**Text shown**:

——

SECTION 3.02 Company Cooperation. The Company hereby covenants and
agrees that it will not (and each Shareholder irrevocably and unconditionally
acknowledges and agrees that the Company will not (and waives any rights against
the Company in relation thereto)) recognize any Encumbrance or agreement on any
of the Shares or Other Securities subject to this Agreement unless the
provisions of Section 3.01 have been complied with. The Company agrees to use
its best efforts to ensure that at any time in which any shareholder approval is
required pursuant to Section 4(n) of the Securities Purchase Agreement, it will
cause holders of Shares or Other Securities representing the percentage of
outstanding share capital of the Company required to vote in order for the
Company to comply with its obligations under Section 4(n) of the Securities
Purchase Agreement to become party to and bound by the terms and conditions of
this Agreement, and the Shares and Other Securities held by such holders shall
be subject to the terms and conditions of this Agreement.

——

**Listed records**:
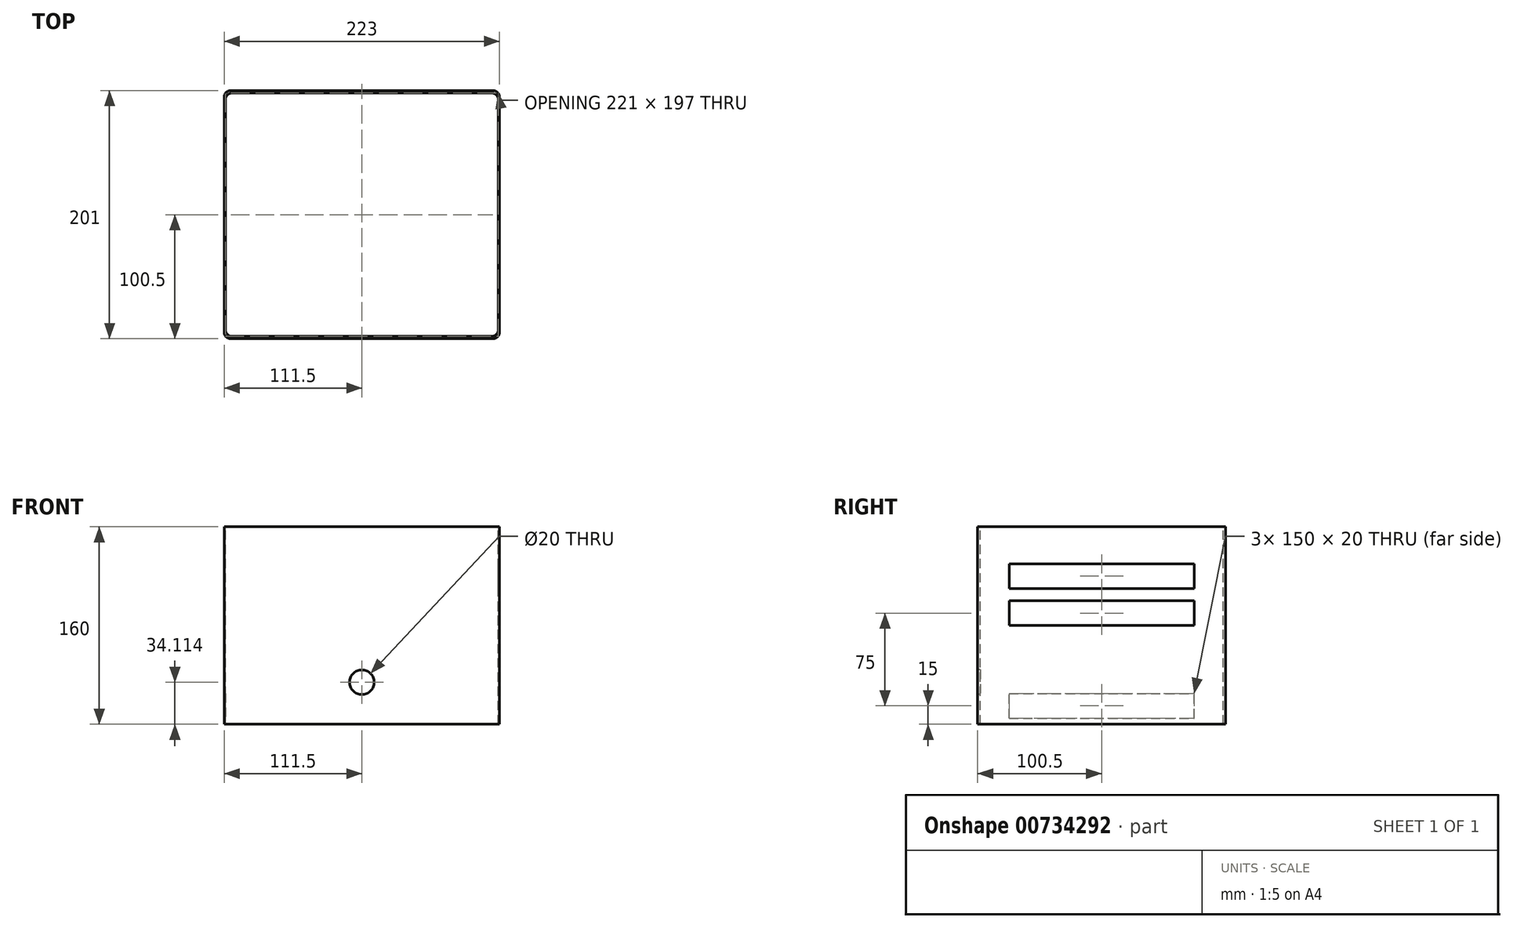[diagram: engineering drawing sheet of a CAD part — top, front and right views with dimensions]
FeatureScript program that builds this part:
annotation { "Feature Type Name" : "Feature", "Feature Type Description" : "" }
export const myFeature = defineFeature(function(context is Context, id is Id, definition is map)
    precondition{}
    {
        {
            var Q0;
            Q0=qCreatedBy(makeId("Top.planeOp"),FACE);
            var sketch = newSketch(context, id + "F0", { "sketchPlane" : qUnion([Q0])});
            skLineSegment(sketch, "E0.bottom", {"start": v(111.5, -100.5) * mm, "end": v(-111.5, -100.5) * mm});
            skLineSegment(sketch, "E0.top", {"start": v(111.5, 100.5) * mm, "end": v(-111.5, 100.5) * mm});
            skLineSegment(sketch, "E0.left", {"start": v(111.5, -100.5) * mm, "end": v(111.5, 100.5) * mm});
            skLineSegment(sketch, "E0.right", {"start": v(-111.5, -100.5) * mm, "end": v(-111.5, 100.5) * mm});
            skPoint(sketch, "E0.middle", {"position": v(0, 0) * mm});
            skSolve(sketch);
        }
        {
            var Q0;
            Q0 = qSketchRegion(id + "F0", true);
            extrude(context, id + "F1", {"entities" : qUnion([Q0]), "depth" : 160 * mm, "offsetDistance" : 25 * mm});
        }
        {
            var Q0;
            Q0=makeQuery(id+"F1.opExtrude","CAP_FACE",FACE,{"disambiguationData":[OSD([sQuery(id+"F0.wireOp",EDGE,"E0.bottom"),sQuery(id+"F0.wireOp",EDGE,"E0.top"),sQuery(id+"F0.wireOp",EDGE,"E0.left"),sQuery(id+"F0.wireOp",EDGE,"E0.right")])],"isStart":false});
            var sketch = newSketch(context, id + "F2", { "sketchPlane" : qUnion([Q0])});
            skLineSegment(sketch, "E1.bottom", {"start": v(110.5, -98.5) * mm, "end": v(-110.5, -98.5) * mm});
            skLineSegment(sketch, "E1.top", {"start": v(110.5, 98.5) * mm, "end": v(-110.5, 98.5) * mm});
            skLineSegment(sketch, "E1.left", {"start": v(110.5, -98.5) * mm, "end": v(110.5, 98.5) * mm});
            skLineSegment(sketch, "E1.right", {"start": v(-110.5, -98.5) * mm, "end": v(-110.5, 98.5) * mm});
            skPoint(sketch, "E1.middle", {"position": v(0, 0) * mm});
            skSolve(sketch);
        }
        {
            var Q0;
            Q0 = qSketchRegion(id + "F2", true);
            extrude(context, id + "F3", {"entities" : qUnion([Q0]), "operationType" : NewBodyOperationType.REMOVE, "oppositeDirection" : true, "depth" : 160 * mm, "offsetDistance" : 25 * mm});
        }
        {
            var Q0;
            Q0=makeQuery(id+"F1.opExtrude","SWEPT_FACE",FACE,{"disambiguationData":[OSD([sQuery(id+"F0.wireOp",EDGE,"E0.left")])]});
            var sketch = newSketch(context, id + "F4", { "sketchPlane" : qUnion([Q0])});
            skLineSegment(sketch, "E2.bottom", {"start": v(75, 110) * mm, "end": v(-75, 110) * mm});
            skLineSegment(sketch, "E2.top", {"start": v(75, 130) * mm, "end": v(-75, 130) * mm});
            skLineSegment(sketch, "E2.left", {"start": v(75, 110) * mm, "end": v(75, 130) * mm});
            skLineSegment(sketch, "E2.right", {"start": v(-75, 110) * mm, "end": v(-75, 130) * mm});
            skPoint(sketch, "E2.middle", {"position": v(0, 120) * mm});
            skLineSegment(sketch, "E3.bottom", {"start": v(75, 80) * mm, "end": v(-75, 80) * mm});
            skLineSegment(sketch, "E3.top", {"start": v(75, 100) * mm, "end": v(-75, 100) * mm});
            skLineSegment(sketch, "E3.left", {"start": v(75, 80) * mm, "end": v(75, 100) * mm});
            skLineSegment(sketch, "E3.right", {"start": v(-75, 80) * mm, "end": v(-75, 100) * mm});
            skPoint(sketch, "E3.middle", {"position": v(0, 90) * mm});
            skSolve(sketch);
        }
        {
            var Q0;
            Q0 = qSketchRegion(id + "F4", true);
            extrude(context, id + "F5", {"entities" : qUnion([Q0]), "operationType" : NewBodyOperationType.REMOVE, "oppositeDirection" : true, "depth" : 25 * mm, "offsetDistance" : 25 * mm});
        }
        {
            var Q0;
            Q0=makeQuery(id+"F1.opExtrude","SWEPT_FACE",FACE,{"disambiguationData":[OSD([sQuery(id+"F0.wireOp",EDGE,"E0.right")])]});
            var sketch = newSketch(context, id + "F6", { "sketchPlane" : qUnion([Q0])});
            skLineSegment(sketch, "E4.bottom", {"start": v(75, 5) * mm, "end": v(-75, 5) * mm});
            skLineSegment(sketch, "E4.top", {"start": v(75, 25) * mm, "end": v(-75, 25) * mm});
            skLineSegment(sketch, "E4.left", {"start": v(75, 5) * mm, "end": v(75, 25) * mm});
            skLineSegment(sketch, "E4.right", {"start": v(-75, 5) * mm, "end": v(-75, 25) * mm});
            skPoint(sketch, "E4.middle", {"position": v(0, 15) * mm});
            skSolve(sketch);
        }
        {
            var Q0;
            Q0 = qSketchRegion(id + "F6", true);
            extrude(context, id + "F7", {"entities" : qUnion([Q0]), "operationType" : NewBodyOperationType.REMOVE, "oppositeDirection" : true, "depth" : 25 * mm, "offsetDistance" : 25 * mm});
        }
        {
            var Q0;
            Q0=makeQuery(id+"F1.opExtrude","SWEPT_FACE",FACE,{"disambiguationData":[OSD([sQuery(id+"F0.wireOp",EDGE,"E0.bottom")])]});
            var sketch = newSketch(context, id + "F8", { "sketchPlane" : qUnion([Q0])});
            skCircle(sketch, "E5", {"center": v(0, 34.11) * mm, "radius": 10 * mm});
            skSolve(sketch);
        }
        {
            var Q0;
            Q0 = qSketchRegion(id + "F8", true);
            extrude(context, id + "F9", {"entities" : qUnion([Q0]), "operationType" : NewBodyOperationType.REMOVE, "oppositeDirection" : true, "depth" : 25 * mm, "offsetDistance" : 25 * mm});
        }
        {
            var Q0;
            Q0=makeQuery(id+"F3.boolean.opBoolean","COPY",EDGE,{"derivedFrom":makeQuery(id+"F3.opExtrude","SWEPT_EDGE",EDGE,{"disambiguationData":[OSD([sQuery(id+"F2.wireOp",EDGE,"E1.bottom"),sQuery(id+"F2.wireOp",EDGE,"E1.right")])]})});
            var Q1;
            Q1=makeQuery(id+"F1.opExtrude","SWEPT_EDGE",EDGE,{"disambiguationData":[OSD([sQuery(id+"F0.wireOp",EDGE,"E0.bottom"),sQuery(id+"F0.wireOp",EDGE,"E0.right")])]});
            var Q2;
            Q2=makeQuery(id+"F1.opExtrude","SWEPT_EDGE",EDGE,{"disambiguationData":[OSD([sQuery(id+"F0.wireOp",EDGE,"E0.top"),sQuery(id+"F0.wireOp",EDGE,"E0.right")])]});
            var Q3;
            Q3=makeQuery(id+"F3.boolean.opBoolean","COPY",EDGE,{"derivedFrom":makeQuery(id+"F3.opExtrude","SWEPT_EDGE",EDGE,{"disambiguationData":[OSD([sQuery(id+"F2.wireOp",EDGE,"E1.top"),sQuery(id+"F2.wireOp",EDGE,"E1.right")])]})});
            var Q4;
            Q4=makeQuery(id+"F3.boolean.opBoolean","COPY",EDGE,{"derivedFrom":makeQuery(id+"F3.opExtrude","SWEPT_EDGE",EDGE,{"disambiguationData":[OSD([sQuery(id+"F2.wireOp",EDGE,"E1.top"),sQuery(id+"F2.wireOp",EDGE,"E1.left")])]})});
            var Q5;
            Q5=makeQuery(id+"F3.boolean.opBoolean","COPY",EDGE,{"derivedFrom":makeQuery(id+"F3.opExtrude","SWEPT_EDGE",EDGE,{"disambiguationData":[OSD([sQuery(id+"F2.wireOp",EDGE,"E1.bottom"),sQuery(id+"F2.wireOp",EDGE,"E1.left")])]})});
            var Q6;
            Q6=makeQuery(id+"F1.opExtrude","SWEPT_EDGE",EDGE,{"disambiguationData":[OSD([sQuery(id+"F0.wireOp",EDGE,"E0.top"),sQuery(id+"F0.wireOp",EDGE,"E0.left")])]});
            var Q7;
            Q7=makeQuery(id+"F1.opExtrude","SWEPT_EDGE",EDGE,{"disambiguationData":[OSD([sQuery(id+"F0.wireOp",EDGE,"E0.bottom"),sQuery(id+"F0.wireOp",EDGE,"E0.left")])]});
            fillet(context, id + "F10", {"entities" : qUnion([Q0, Q1, Q2, Q3, Q4, Q5, Q6, Q7]), "radius" : 5 * mm, "tangentPropagation" : true, "allowEdgeOverflow" : false});
        }
    });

——

**Things to do**:
1. In the body of the Company Cooperation clause, below its heading, list each distinct defined term (a capitalized noun or noun phrase other than "Section").
2. Pick up the Company Cooperation clause after its final sentence and carry it forward.
The items have no connection to the Company Cooperation clause.

**Answers to each task**:
1. Company, Shareholder, Encumbrance, Shares, Other Securities, Agreement, Securities Purchase Agreement

2.
ARTICLE IV
MISCELLANEOUS
SECTION 4.01 Further Assurances. Each Shareholder will execute and
deliver all such further documents and instruments and take all such further
action as may be necessary in order to consummate the transactions contemplated
hereby.
SECTION 4.02 Specific Performance. The parties hereto agree that
irreparable damage would occur in the event any provision of this Agreement was
not performed in accordance with the terms hereof and that any Investor (without
being joined by any other Investor) shall be entitled to specific performance of
the terms hereof, in addition to any other remedy at law or in equity. Any
Investor shall be entitled to its reasonable attorneys' fees in any action
brought to enforce this Agreement in which it is the prevailing party.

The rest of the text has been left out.